Die 80 Minuten ziehen sich wie Tage hin, während man am Gestank plattester und unstimmigster Sozial- und Kapitalismuskritik zu ersticken droht. Auch als reine Unterhaltung schlägt fast alles fehl, was schon an den eigenwilligen Ästhetikvorstellungen des Regietrottels liegt: Nicht nur, ist der billige grelle Videolook augenunfreundlich, nein auch die Schauspieler sind gerne mal falsch besetzt – kann sich jemand eine romantische Zeitlupenszene vorstellen, in der unsere Heldin einen Stromberg-Doppelgänger anschmachtet?
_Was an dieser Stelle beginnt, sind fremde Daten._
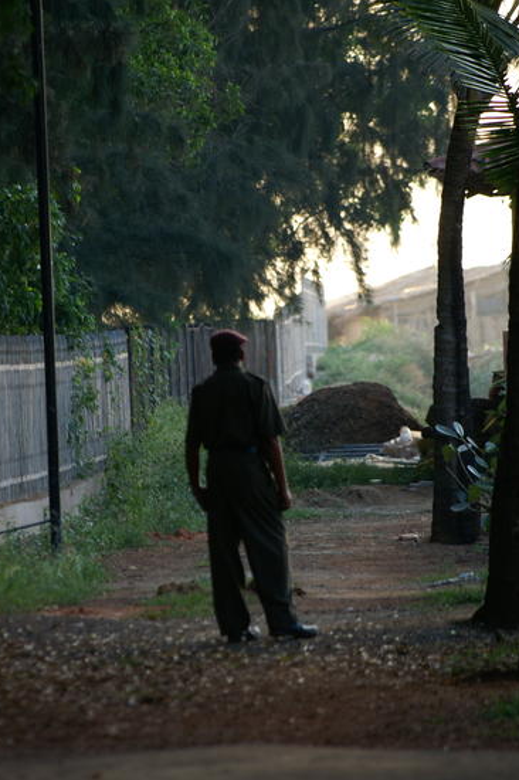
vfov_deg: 3.9
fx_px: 11345
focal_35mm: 524
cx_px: 247
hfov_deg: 2.6
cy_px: 407
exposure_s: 1/80
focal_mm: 300
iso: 200
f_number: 5.6
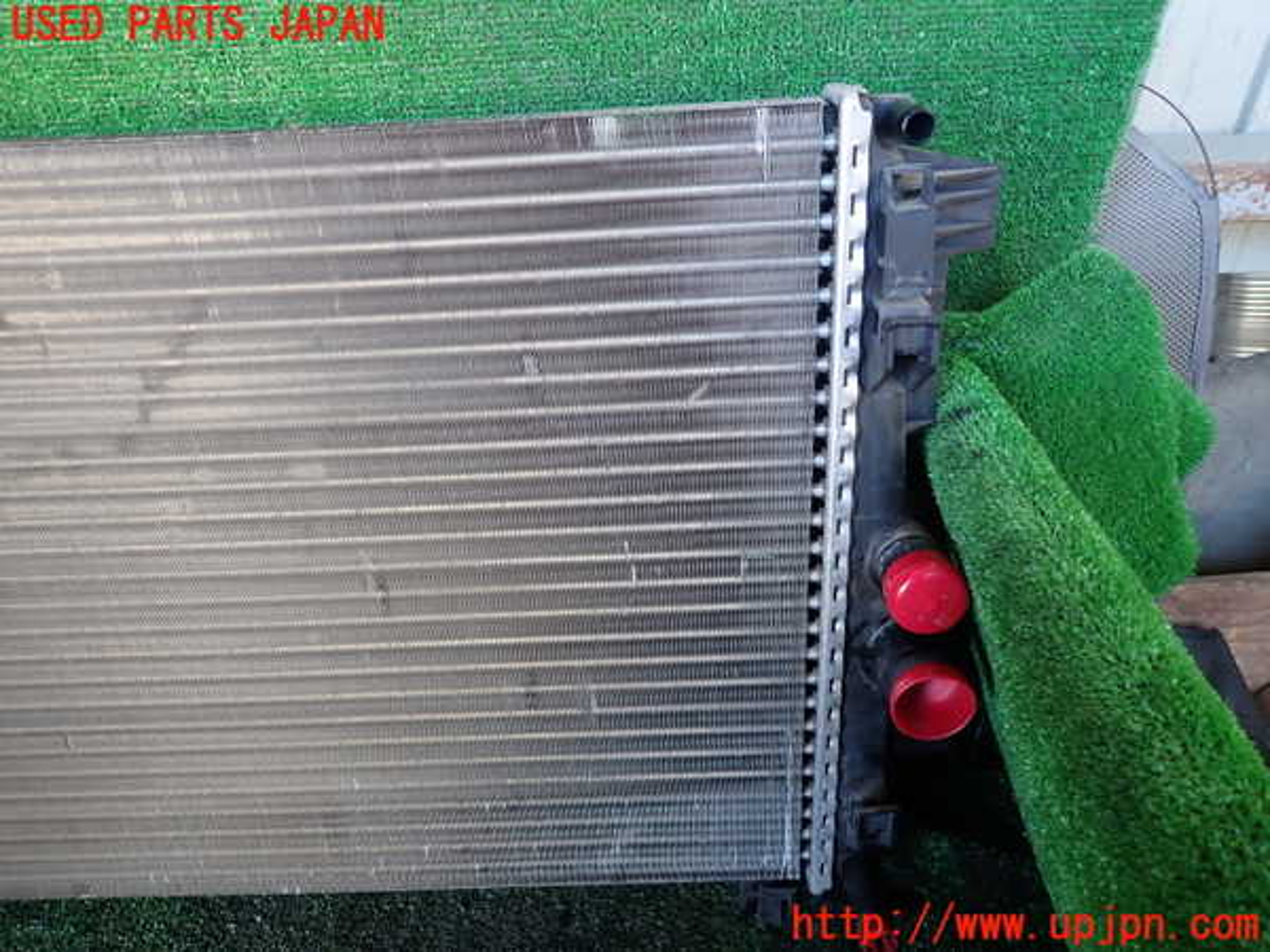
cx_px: 635
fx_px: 917
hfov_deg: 69.4
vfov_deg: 54.9
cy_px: 476
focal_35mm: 25
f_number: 2
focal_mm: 4.5
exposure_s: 1/50
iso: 200
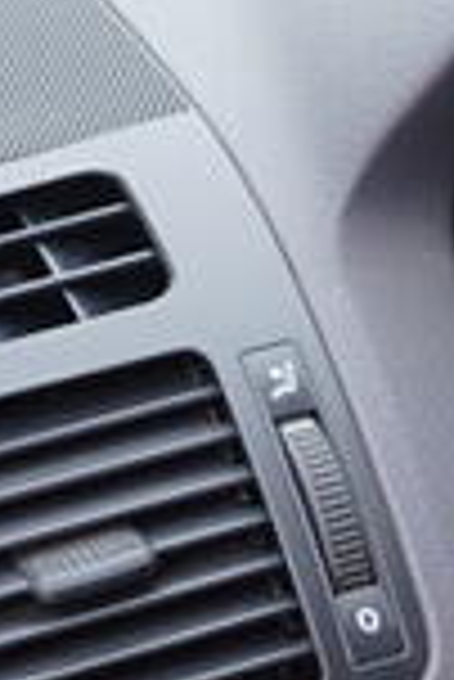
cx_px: 1465
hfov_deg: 5.3
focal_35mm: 244
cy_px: 673
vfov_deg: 8.4
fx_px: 4605
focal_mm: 24
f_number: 2.8
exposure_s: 1/40
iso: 250
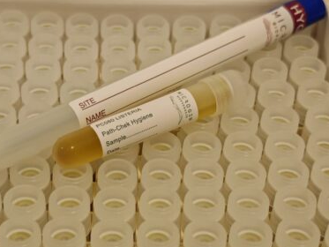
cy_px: 154
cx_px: 148
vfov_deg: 15.9
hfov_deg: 21.1
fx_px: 884
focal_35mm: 93
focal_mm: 6.83
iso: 320
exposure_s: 1/50
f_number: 1.4
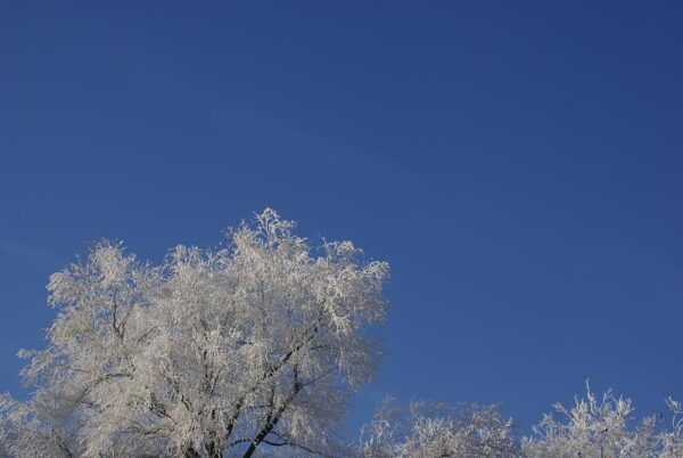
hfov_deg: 33.4
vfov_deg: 22.7
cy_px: 229
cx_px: 342
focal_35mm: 60
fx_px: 1140
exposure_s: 1/160
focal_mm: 40
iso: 100
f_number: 11
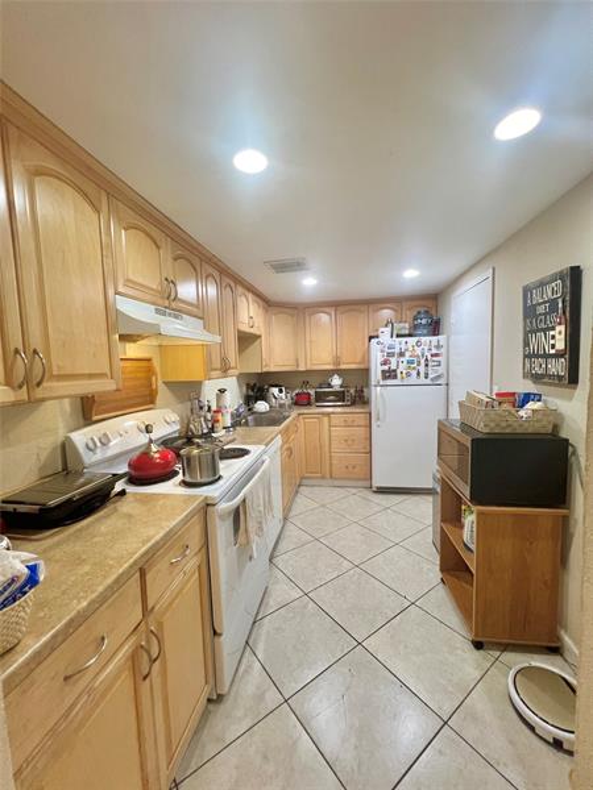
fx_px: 297
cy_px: 395
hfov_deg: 89.9
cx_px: 296
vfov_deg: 106.2
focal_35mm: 13
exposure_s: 1/60
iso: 200
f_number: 1.8
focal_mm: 1.57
Actiontechnisch leistet er sich auch schlimmste Fehler: Ewig kämpft unsere Heldin mit einem Polizisten mit Gasmaske, während der Raum mit Tränengas gefüllt ist – als sie ihm die Maske abreißt, fällt er sofort um, während sie das Zeug schon seit gut fünf Minuten einatmet. Tricktechnisch wird der traurige Rekord erreicht, nicht mal überzeugend einen Papierflieger hinzubekommen, während die Grimassenschneider, die man nicht als Schauspieler bezeichnen sollte, mit der Subtilität von Pantomimen agieren und der Score das Gehör mit furzartigen Geräuschen vergewaltigt.
Aber so unwitzig, ununterhaltsam und hässlich der Film auch ist, sein Anspruch, Satire zu sein ist das schlimmste. Zur Verdeutlichung seien hier mal ein paarAussagen des Films griffig zusammengefasst:
„Da sieht man, was eure amerikanische Vorstellung von Demokratie wert ist – kaum nimmt man ein paar Geiseln, kommt ihr gleich mit Tränengas und Schlagstöcken, ihr Heuchler!“
„Was? Du nimmst Tabletten, nur weil sie dir das einreden? Sieh mich an, ich habe im Krieg gekämpft und nehme nichts! – Oh, höchste Zeit für mich einen Joint durchzuziehen, während ich meine Geiseln im Auge behalte.“
Natürlich hält die aufrechte antikapitalistische Einstellung der Figuren nicht davon ab, sich reichlich an den Luxusgütern des Terrorsystems gut zu tun… Französisches Parfüm und Designerkleider sind halt doch besser als sozialistisches Sackleinen.
Bah, was für eine dunkle Stunde für die Welt, dass dieser Film gedreht und sogar ausgestrahlt wurde! Von Spacken für Spacken gedreht, von Spacken gelobt… ich glaube, ich werde zukünftig behaupten, der Regisseur verstecke General Mladic auf seinem Dachboden.
Ich hörte übrigens, der Film sei seiner Zeit ein großer Erfolg auf der Berlinale gewesen. Das kann ich mir so gut vorstellen, sähe dem pseudointellektuellen Festivalpublikum ähnlich:
„Oha…die slapsticken glubschäugig durch die Gegend…wäre ja voll peinlich, wenn es in einem dieser seelenlosen amerikanischen“ – *ausspuck* – „Mainstreamfilme wäre, aber in einer serbischen Produktion ist es großartig!…Oh warte, ich muss mich kurz bücken um meine Entblähungen zu inhalieren und mich an meiner Intellektualität erfreuen.“
„Sicher doch – ich vögle derweil einen Kaktus!“
Okay, die letzte Zeile war dreiste und unverkleidete Eigenwerbung für den von mir mit verfassten Webcomic „Perlen vor die Säue“. Na und ? So hat dieser Mistfilm wenigstens irgendeinen Nutzen gehabt.
(Dirk M. Jürgens)
Sebastian
11. Dezember 2007 @ 15:23
Puh, Ein Glück habe ich diesen Film nicht gesehen. Aber dein Review war zumindest lohnend!